## EXERCISE DESCRIPTION
Each line of the data below holding the word "show" must be copied.

## DATA IN THIS EXERCISE
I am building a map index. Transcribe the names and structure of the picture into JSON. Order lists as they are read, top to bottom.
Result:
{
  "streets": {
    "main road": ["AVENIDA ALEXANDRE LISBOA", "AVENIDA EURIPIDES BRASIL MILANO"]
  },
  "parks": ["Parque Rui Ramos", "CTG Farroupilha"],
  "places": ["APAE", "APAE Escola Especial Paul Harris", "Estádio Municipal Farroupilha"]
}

* * *

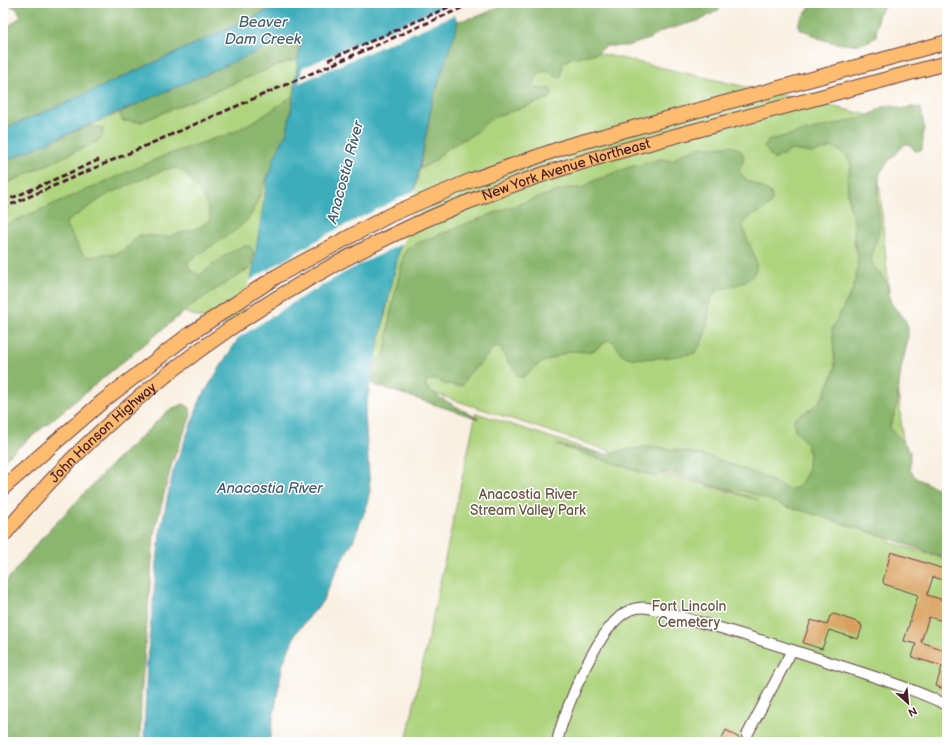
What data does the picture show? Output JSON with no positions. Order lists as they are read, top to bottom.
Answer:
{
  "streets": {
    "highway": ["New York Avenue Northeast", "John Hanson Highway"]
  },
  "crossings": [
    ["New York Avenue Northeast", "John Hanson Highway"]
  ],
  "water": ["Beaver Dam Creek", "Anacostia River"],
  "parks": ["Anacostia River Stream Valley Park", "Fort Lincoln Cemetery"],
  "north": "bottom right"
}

---

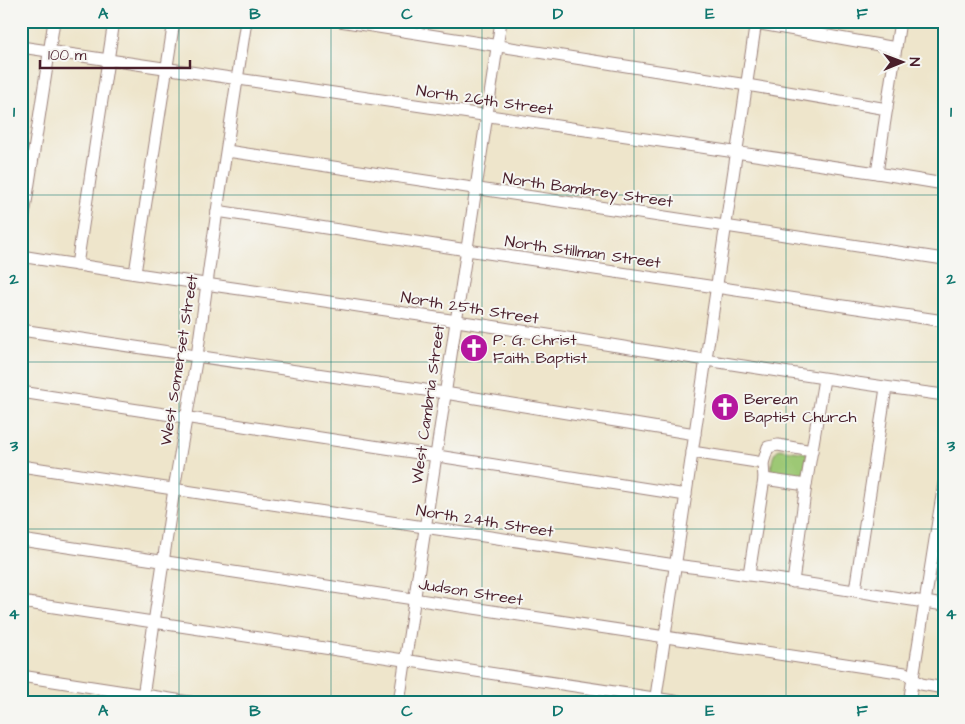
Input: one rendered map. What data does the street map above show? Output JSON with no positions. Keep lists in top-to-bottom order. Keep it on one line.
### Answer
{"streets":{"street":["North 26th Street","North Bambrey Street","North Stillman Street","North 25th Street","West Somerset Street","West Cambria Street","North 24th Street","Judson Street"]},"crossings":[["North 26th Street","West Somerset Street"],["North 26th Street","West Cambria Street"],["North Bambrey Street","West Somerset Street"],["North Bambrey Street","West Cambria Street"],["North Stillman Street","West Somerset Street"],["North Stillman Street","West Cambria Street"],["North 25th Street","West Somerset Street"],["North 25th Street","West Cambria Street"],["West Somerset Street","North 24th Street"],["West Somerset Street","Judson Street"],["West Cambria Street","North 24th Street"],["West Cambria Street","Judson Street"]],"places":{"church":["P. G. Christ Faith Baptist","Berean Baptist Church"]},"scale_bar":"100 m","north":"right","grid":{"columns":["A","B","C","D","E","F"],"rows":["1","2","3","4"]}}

## SOLUTION TO THIS PROBLEM
What data does the picture show? Output JSON with no positions. Order lists as they are read, top to bottom.
Input: one rendered map. What data does the street map above show? Output JSON with no positions. Keep lists in top-to-bottom order. Keep it on one line.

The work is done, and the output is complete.